Havaların bu yıl alışık olmadığımız bir şekilde yağışlı gitmesi geçimi tarıma endeksli olan Karadeniz halkı için ciddi anlamda bir sıkıntı oluşturmaktadır. Bu sıkıntılar kışa doğru daha iyi anlaşılacaktır. Havaların bu yıl çok yağışlı geçmesi ekinlerde hissedilir anlamda çürümelere ve ürün kaybına neden olmuştur.

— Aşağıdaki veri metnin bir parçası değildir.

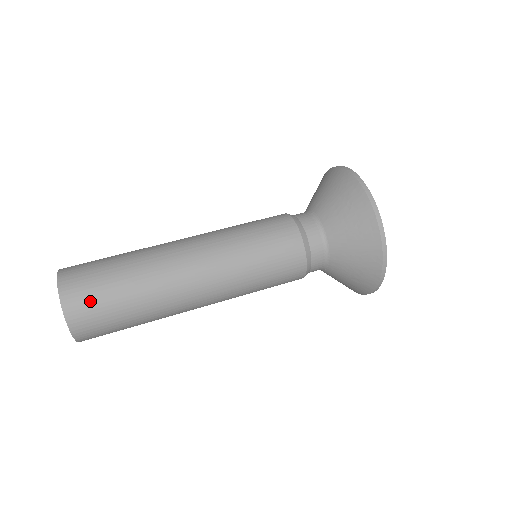
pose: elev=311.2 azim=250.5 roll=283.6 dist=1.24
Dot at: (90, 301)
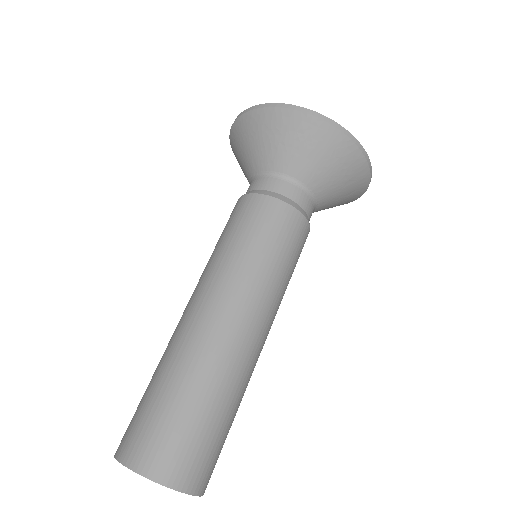
Dot at: (171, 445)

Yöre halkının en önemli geçim kaynağı olan fındık tarımı yıllardır sürdürülmekte olan olumsuz politikalar sonucu yok olma noktasına gelmiştir. Bu yıl havaların yağışlı gitmesi sonucunda fındıklarda  ve fasulyelerde pas ve küf olayları belirgin şekilde görüldü. Konuyla ilgili olarak yetkililerimizden herhangi bir açıklama yapılmıyor. Gerekli tedbirler alınmıyor. Bu vurdumduymazlığın bedeli birkaç ay sonra ağır bir külfet olarak önümüze konacaktır.

Doğanın hissedilir şekilde dengesinin bozulduğu aleni görülüyor. Yaşım altmışı geçti ilk defa şehir dışına kurutmak için fındık getirildiğine şahit oldum. Keza sonbahar mevsimini yapraklar sararmadan geçtik. Basında pek çok hayati öneme sahip göllerimizin kuruduğuna dair haberler yer alıyor.

Manzarayı alem her ne olursa olsun, bu umursamazlık ve vurdumduymazlıklar çok kısa bir süre sonra karşımıza ciddi bir toplumsal sorun olarak çıkacaktır. Yağış nedeniyle patatesler ya olmadı ya da yerde çürüdü. Fasulyeler çubuklarda sarılı kaldı. Tarlalar hiroşuma gibi. Yerli tohum diye bir şey de kalmadı. Çürüyen ekinlerin yeniden ekilme şansı da ortadan kalmaktadır. Zira kış mevsiminin ayak sesleri işitilmeye başladı bile.

Zirai Donatım Kurumunun konuya acilen eğilerek yetkilileri ve vatandaşı bu bağlamda bilgilendirme adına acil raporlar hazırlamalı. Yetkililerimiz şimdiden kolları sıvamalı. Gerekli tedbirler alınmalı. Gerekirse vatandaşa tarımsal alanlarda kullanılmak üzere maddi destek sağlamalı. Bu yapılmadığı takdirde önümüzdeki aylarda fasulyenin kilosunu 40 lira olarak görürsek şaşırmamamız gerek.